La lunga intervista rilasciata da Giorgia Meloni a diverse testate dalla masseria in Val d'Itria permette di fare il punto sulla situazione del governo e della maggioranza all'inizio della breve pausa estiva. In particolare a partire dalle due misure più discusse nelle ultime settimane: il salario minimo e il prelievo sugli extraprofitti. Sul primo capitolo sarebbe un errore, avvalorato per la verità dalle reazioni della segretaria del Pd, pensare che ci si trovi solo di fronte a un classico muro contro muro e che l'incontro tra governo e opposizioni della settimana scorsa sia stato una passerella mediatica vuota di contenuto. La realtà è non diversa ma opposta.

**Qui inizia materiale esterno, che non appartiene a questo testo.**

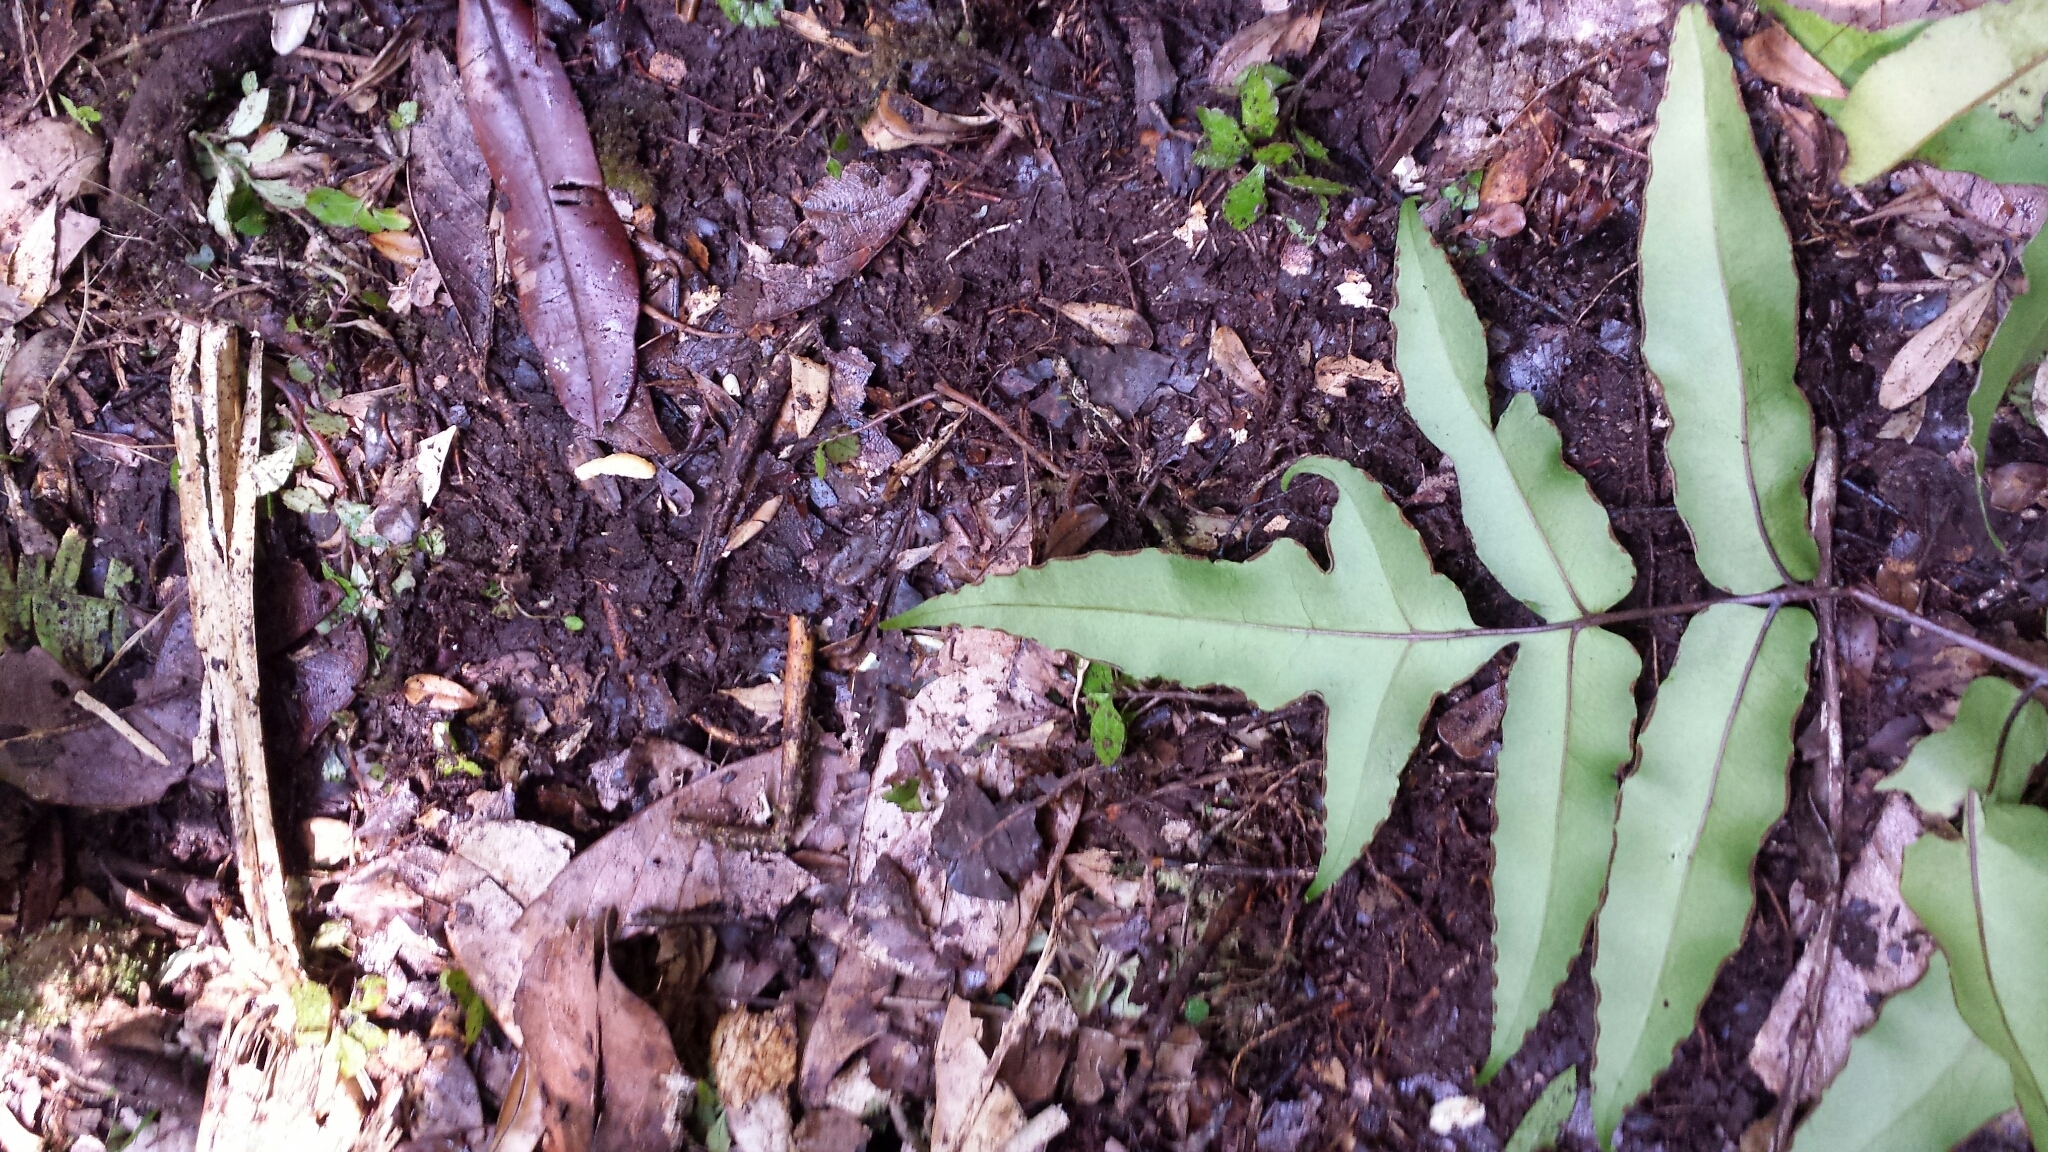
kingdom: Plantae
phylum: Tracheophyta
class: Polypodiopsida
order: Polypodiales
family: Dennstaedtiaceae
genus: Blotiella
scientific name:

Dopo essere partita da tutti i punti di vista col piede sbagliato, pensando di liquidare la faccenda di corsa con un emendamento soppressivo, Giorgia Meloni ha capito di essersi sbagliata, di aver lasciato in mano alle opposizioni una carta vincente e di stare infliggendo un colpo durissimo alla sua immagine di leader attenta anche agli interessi delle fasce deboli. Di fatto la sua è stata una svolta a U, anche a prezzo di concedere al Pd e a Conte una vittoria che del resto Schlein non rivendica con sufficiente chiarezza. La stessa decisione di affidare alla pratica al Cnel è in buona misura un espediente per nascondere la ritirata.

La fastidiosa grana che doveva essere sbrigata in un paio d'ore senza nemmeno farla approdare nell'aula della Camera è diventata l'impegno a presentare una proposta complessiva in 60 giorni, tale da riguardare tutto il lavoro povero. Il salario minimo non ci sarà. Non nella forma proposta dalle opposizioni almeno. Ma l'apertura contenuta nell'intervista, la disponibilità a discuterne «per alcune categorie» è significativa. In realtà anche nella proposta per la quale i partiti dell'opposizione stanno raccogliendo le firme il salario minimo riguarda essenzialmente “alcune categorie”, quelle cioè non contrattualizzate o esposte alle forche caudine dei contratti pirata. Il passo avanti sulla strada di un'intesa è sostanzioso pur se non ancora decisivo. Sul tema però la maggioranza non è affatto unita.

Nell'incontro di palazzo Chigi Salvini, in un intervento brevissimo e da remoto, ha ribadito che la posizione della Lega è quella già illustrata dal sottosegretario leghista Durigon e si tratta di un passaggio molto spinoso perché dalle parole del sottosegretario sembra trapelare l'intenzione non di eliminare ma di ufficializzare i contratti pirata. La partita è doppia: tra governo, opposizione e sindacati ma anche all'interno della maggioranza. In ogni caso la mossa non solo formale della premier indica almeno la consapevolezza di non poter restare sulla posizione più di austerità che di semplice rigore sinora assunta.

Quella posizione ha garantito al governo della destra la benevolenza della Bce e di Bruxelles, manda in sollucchero anche molti commentatori e poteri ben poco teneri con quel governo. Però rischia di costare troppo alla premier in termini di consenso e credibilità popolare.

Meloni, poi, non solo rivendica personalmente la tassa sugli extraprofitti, decisione imposta al leader azzurro Tajani ma in buona misura anche al ministro dell'Economia Giorgetti, ma la qualifica esplicitamente come scelta politica. Nel merito e nella sostanza sia la portata che gli effetti del provvedimento sono ancora incerti. Il tentativo di ridimensionare ulteriormente in Parlamento il prelievo, già dimezzato dal tetto massimo dello 0,1 per cento del totale attivo, è già certo e qualcosa, forse molto, riuscirà a erodere.

I proventi, ha dimostrato Emiliano Brancaccio, andranno a vantaggio soprattutto dei “padroncini”, cioè dei piccoli imprenditori in debito con le banche e non dei debitori alle prese con i mutui in salita. Ma la scelta, come ci tiene a sottolineare la premier, era essenzialmente politica: mirava cioè a lanciare un messaggio forte e proprio per questo Meloni ha deciso solo con Salvini, sulla testa di Tajani ma anche di una parte non irrilevante della Lega.

La “svolta” della premier, se sopravviverà all'agosto e non verrà rimangiata implica però un grosso problema: la prossima legge di bilancio. Se non vuole che sia di nuovo all'insegna dell'austerità, la premier e Giorgetti dovranno trovare coperture e forse sfidare quell'establishment europeo che sinora li ha coperti proprio in virtù di un'accettazione completa del rigore.